Vet Nigel and Lucy's owners discussed the treatment that she would need and the life expectancy with the disease. Lucy's owners made the decision to treat the Lymphoma which is aimed at slowing down it's progression. The disease is not curable,  so the ultimate goal of the treatment is to improve the quality of and prolong Lucy's life.

Lucy's treatment regime involves a combination of a chemotherapy tablet, chemotherapy intravenous injections and a steroid tablet.
Initially Lucy was a bit anxious of coming into the practice for her injections, but she has learnt to trust us and enjoys the fuss made of her (as you can see from her happy face in the picture).

Lucy sadly lost her battle with Lymphoma in March. She continued to enjoy her walks right up until the time came for her owner's to make the brave decision to end her battle with Lymphoma.

A lovely dog 

Monday, 14 March 2016

Easter colouring Competition!

Hoppy Easter!

What better way to brighten up our waiting room this Easter, than to host an Easter bunny colouring competition! All entries received will be displayed in the reception area of your local branch and the winners from each category will receive a prize!

We have two age categories; 

Age 4-7 years
Age 8 -11years

Simply click on the link below to print off the entry form or pick up a copy from your local branch.

 Click here for the Easter Bunny colouring template

Drop your completed entry into your local practice or post them to our Ruislip hospital;
Colouring Competition
56 Pembroke Road

Ensure that you write your Name, Age and contact telephone number on the back of your picture.

All entries must be received by 12noon on Tuesday 29th March.

Happy colouring! 

Tuesday, 9 February 2016


Micro-chipping is available at Arden House for ALL pets - the cost is £15.00
Do book an appointment!

By 6 April 2016, all dogs in England and Wales must be micro-chipped ( with Scotland to follow) - it's the law! 
As well as being micro-chipped, it is still a legal requirement for dogs to wear a collar and tag with the owner’s name and address on it when in a public place.

Click here for more information- compulsory micro-chipping

Micro-chipping your pet gives them the best chance of being identified and returned to you if they become lost or stolen.

What is a microchip?

A pet microchip is a tiny computer chip that’s about the size of a grain of rice. It contains a unique code that matches up to your pet’s details. Micro-chipping your pet  is a quick and simple procedure. The chip is inserted under their skin, usually around the scruff of the neck, using a needle. It takes seconds.

Once in place, the microchip can be detected immediately with a handheld device that uses radio waves to read the chip, displaying a unique code attached to your pet’s details.

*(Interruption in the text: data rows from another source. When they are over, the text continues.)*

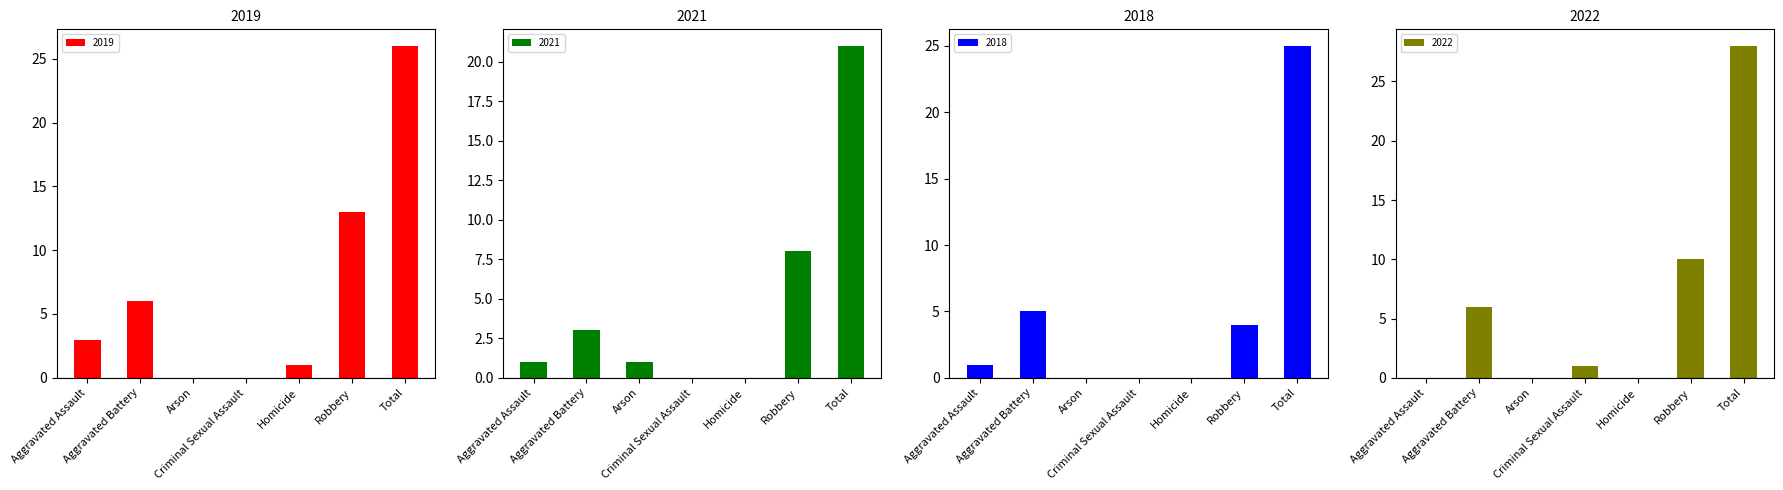

Which has a higher value, Criminal Sexual Assault or Arson?

Criminal Sexual Assault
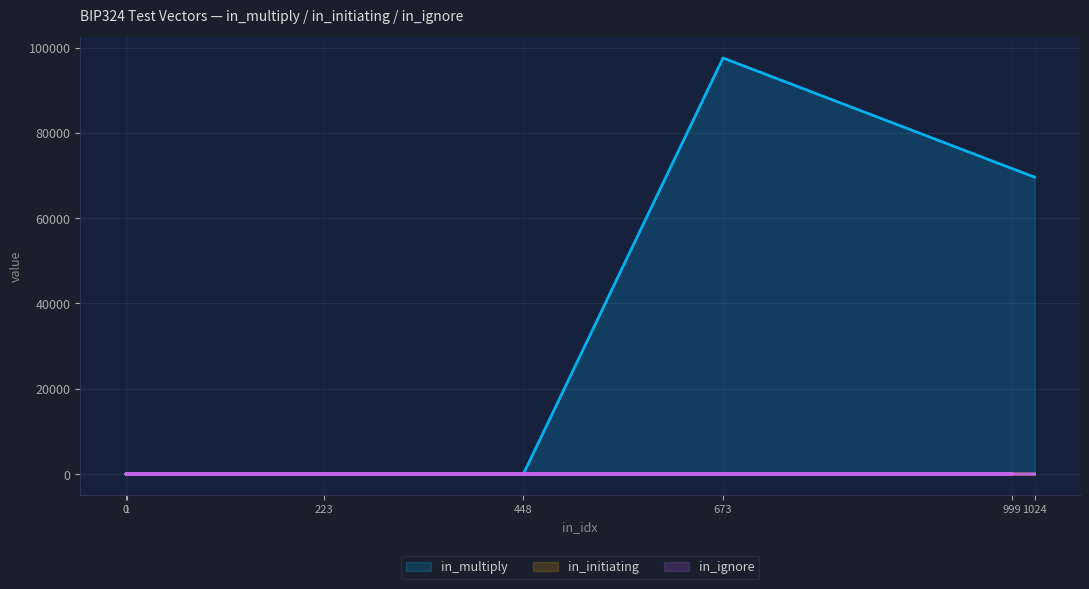

What are all the series names shown in the legend?

in_multiply, in_initiating, in_ignore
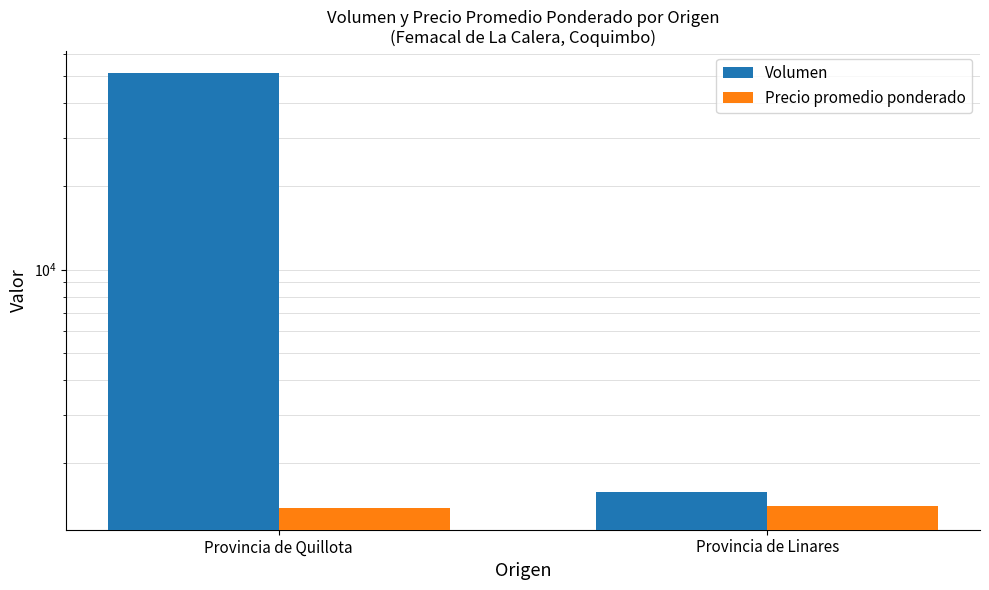

What is the total value across all series at Provincia de Linares?

2980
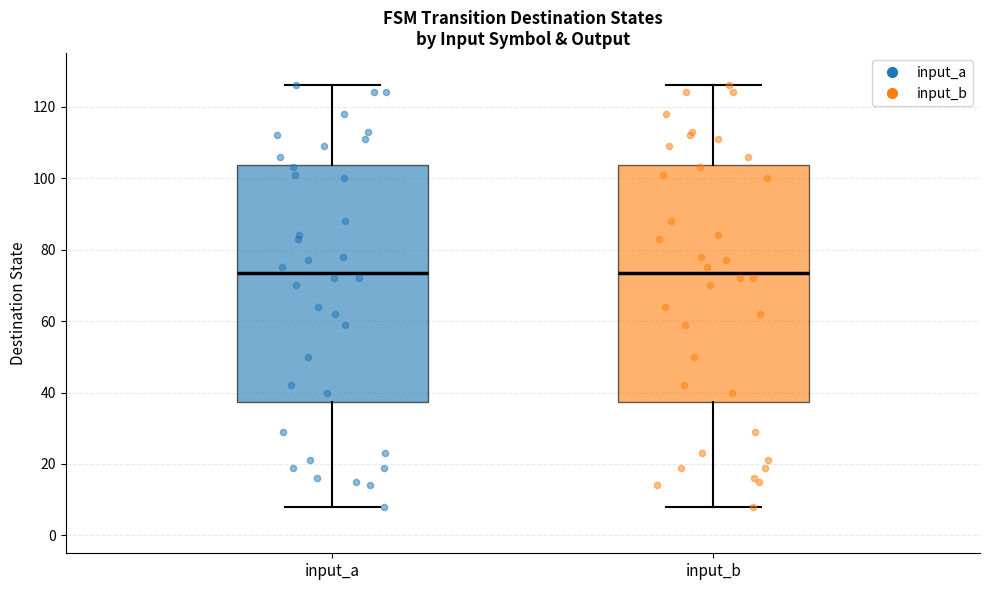

Reading left to right, transcribe this box plot: for each box, give where its median line is, the range the box spans, and where its two whiskers end, as read against the y-axis. The values are not printed on the chart, so give them approximately, as read against the axis.

input_a: median 74, box 38 to 104, whiskers 8 to 126
input_b: median 74, box 38 to 104, whiskers 8 to 126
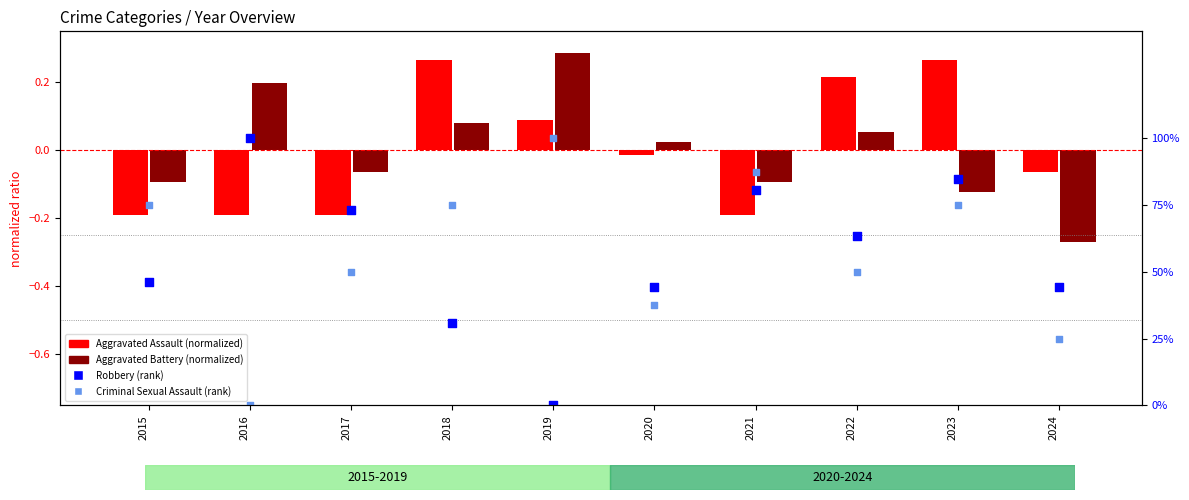

What is the total value across all series at 2024?

0.4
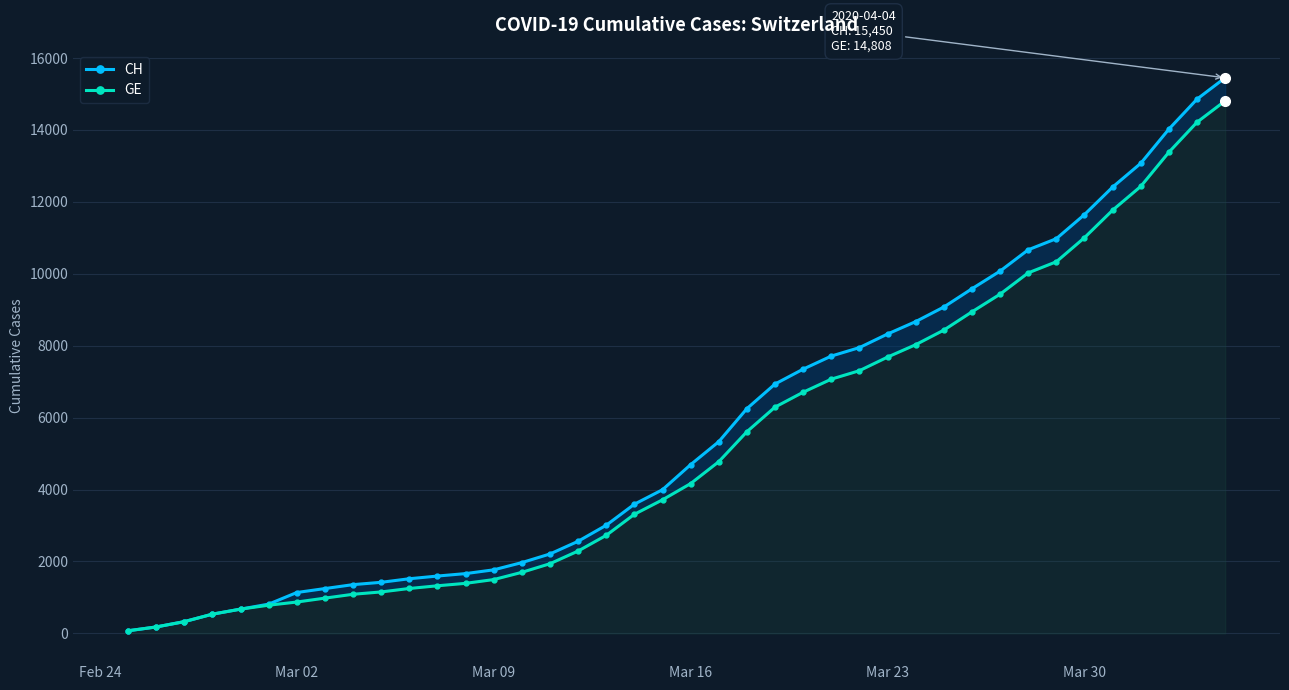

How many lines are shown in the chart?

2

Once your pet is chipped, they must be registered to the database, so it is important that the paperwork we provide you is posted to the company ( or it can be completed on-line). You should receive confirmation from the database that your pet has been registered.

Important reminder: 
If you move and have a change of address, phone number or a change of name, don’t forget to update your pet's details. 
To do this, get in touch with the database that holds your pet's details. Depending on which database your pet is registered with, you might be able to do this over the phone or online, or you may have to do so by post.
This is so important as if the information is incorrect then you can't be traced.